Polls opened on Sunday in the decisive second round of voting for France’s regional elections a week after low turnout signalled voter disinterest in the election.
Turnout was at a record low 33% last week, down around 16 points from the first round in the 2015 regional elections.
At 12:00pm CET on Sunday, turnout was at 12.66%, AFP reported, which was around the same level as last week.
Many politicians and experts said it proved there was a “democratic crisis” in France’s political culture, with concerns that voters do not see a point in heading to the polls.
Those who did show up favoured traditional left and right-leaning parties, the Socialists and Republicans, as well as incumbents in France’s regions and départements.
President Emmanuel Macron’s La République en Marche party had an extremely poor turnout last week, finishing first in no regions, while Marine Le Pen’s far-right had a poorer showing than expected, with a National Rally candidate finishing first in just one region.
The second round with be a key test for the far-right party which is hoping to win one of the country’s regions in the election.
Success for far-right?
Some expect voters could band together to prevent a far-right candidate from taking control of a region.
In Provence-Alpes-Côte d’Azur, Greens candidate Jean-Laurent Félizia has already dropped out of the second round this past week in an effort to prevent National Rally candidate Thierry Mariani from winning the region.
The Greens (EELV) European MEP Yannick Jadot told French cable news that it would be a “political error” for Félizia to not stand down to prevent the far-right candidate from winning.
Félizia wrote in a tweet on Monday that he would vote for right-wing Les Républicains candidate Renaud Muselier in the second round.
“I will, because I don’t want to see the far-right in our high school administrations. I will, because I do not want to see information guidance for young people on abortion & contraception questioned,” Félizia said.
For her part, Le Pen blamed low turnout on her party’s poor showing. The National Rally was down several points compared with 2015.
“I need you to elect Mr Mariani. For that, you have to go and vote. I need you to reverse the results of the first round,” Le Pen said on Franceinfo.
Many are concerned that the low turnout signals a crisis in France’s democratic system, with electoral “apathy” at an all time high.

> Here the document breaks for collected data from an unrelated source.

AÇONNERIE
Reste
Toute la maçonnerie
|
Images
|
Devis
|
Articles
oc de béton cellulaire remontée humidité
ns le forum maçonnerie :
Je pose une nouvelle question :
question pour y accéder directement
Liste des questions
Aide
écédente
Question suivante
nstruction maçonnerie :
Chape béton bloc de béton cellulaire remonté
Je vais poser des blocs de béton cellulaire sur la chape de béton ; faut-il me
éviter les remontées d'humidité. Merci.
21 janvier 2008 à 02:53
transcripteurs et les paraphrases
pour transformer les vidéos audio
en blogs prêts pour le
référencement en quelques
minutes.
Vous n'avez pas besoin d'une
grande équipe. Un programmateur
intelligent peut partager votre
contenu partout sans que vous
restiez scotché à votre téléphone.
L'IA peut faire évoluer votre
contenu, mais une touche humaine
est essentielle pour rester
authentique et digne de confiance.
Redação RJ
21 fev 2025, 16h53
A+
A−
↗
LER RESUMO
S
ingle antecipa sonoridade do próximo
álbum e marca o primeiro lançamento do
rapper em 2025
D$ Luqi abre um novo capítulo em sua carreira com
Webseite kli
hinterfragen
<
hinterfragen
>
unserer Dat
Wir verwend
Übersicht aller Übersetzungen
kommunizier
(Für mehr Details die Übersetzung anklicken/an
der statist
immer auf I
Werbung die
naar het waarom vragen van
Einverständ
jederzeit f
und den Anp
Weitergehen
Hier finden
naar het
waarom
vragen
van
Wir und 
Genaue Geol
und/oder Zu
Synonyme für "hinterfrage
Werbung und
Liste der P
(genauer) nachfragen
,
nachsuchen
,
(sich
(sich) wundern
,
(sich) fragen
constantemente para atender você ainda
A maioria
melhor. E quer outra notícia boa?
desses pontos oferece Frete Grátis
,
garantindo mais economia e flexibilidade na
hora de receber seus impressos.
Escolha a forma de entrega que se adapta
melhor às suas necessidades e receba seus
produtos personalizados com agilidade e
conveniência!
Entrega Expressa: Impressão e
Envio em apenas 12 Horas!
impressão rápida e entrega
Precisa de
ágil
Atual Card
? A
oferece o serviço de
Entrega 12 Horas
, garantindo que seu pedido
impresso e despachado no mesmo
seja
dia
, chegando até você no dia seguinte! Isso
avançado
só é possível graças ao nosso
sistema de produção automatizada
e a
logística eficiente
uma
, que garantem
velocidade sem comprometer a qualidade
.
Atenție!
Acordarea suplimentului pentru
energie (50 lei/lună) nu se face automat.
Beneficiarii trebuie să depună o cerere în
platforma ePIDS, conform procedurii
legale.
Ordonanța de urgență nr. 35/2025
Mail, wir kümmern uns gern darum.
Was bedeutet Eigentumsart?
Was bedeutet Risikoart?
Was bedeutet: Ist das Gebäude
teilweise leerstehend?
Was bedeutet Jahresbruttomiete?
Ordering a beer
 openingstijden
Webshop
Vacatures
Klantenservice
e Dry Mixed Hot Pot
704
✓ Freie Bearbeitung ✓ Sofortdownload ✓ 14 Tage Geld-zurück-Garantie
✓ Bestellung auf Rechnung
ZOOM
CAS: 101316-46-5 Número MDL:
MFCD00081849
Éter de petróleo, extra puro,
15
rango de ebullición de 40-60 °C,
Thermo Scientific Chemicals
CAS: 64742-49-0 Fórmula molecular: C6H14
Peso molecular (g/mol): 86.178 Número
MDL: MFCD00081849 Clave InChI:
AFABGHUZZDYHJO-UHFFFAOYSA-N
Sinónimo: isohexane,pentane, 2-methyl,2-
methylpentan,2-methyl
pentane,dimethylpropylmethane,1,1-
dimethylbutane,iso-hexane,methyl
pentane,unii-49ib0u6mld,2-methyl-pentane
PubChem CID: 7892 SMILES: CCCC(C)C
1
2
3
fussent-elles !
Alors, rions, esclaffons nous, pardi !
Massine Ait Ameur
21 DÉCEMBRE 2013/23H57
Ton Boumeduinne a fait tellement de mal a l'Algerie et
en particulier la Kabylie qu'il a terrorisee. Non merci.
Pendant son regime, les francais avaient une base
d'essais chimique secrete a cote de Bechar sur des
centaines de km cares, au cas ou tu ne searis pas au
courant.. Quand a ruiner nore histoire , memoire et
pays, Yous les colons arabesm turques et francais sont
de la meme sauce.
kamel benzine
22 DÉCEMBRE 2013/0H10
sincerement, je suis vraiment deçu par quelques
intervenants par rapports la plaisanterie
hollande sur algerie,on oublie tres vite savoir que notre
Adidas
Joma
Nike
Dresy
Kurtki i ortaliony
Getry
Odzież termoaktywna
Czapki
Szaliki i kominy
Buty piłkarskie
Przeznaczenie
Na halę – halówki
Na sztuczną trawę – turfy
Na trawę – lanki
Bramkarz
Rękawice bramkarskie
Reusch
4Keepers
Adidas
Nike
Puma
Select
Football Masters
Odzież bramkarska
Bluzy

Pierre Moscovici, a former left-wing economy minister and president of the Court of Auditors, said the elections showed “confusion” and “electoral apathy”.
“The French democratic crisis is profound: the presidential election address this vital issue,” he said in a tweet.
“There is an urgent need to reinvigorate representative democracy, facilitate voting procedures to encourage the mobilisation of voters,” argued left-leaning newspaper Libération’s deputy managing director Paul Quinio in an editorial.
Presidential and legislative elections typically galvanise more voters but lower turnout than expected, at 74.7%, plagued the 2017 elections as well.
Turnout for the second round of last year’s municipal elections, which took place shortly after France exited its first COVID-19 lockdown, was at around 41%.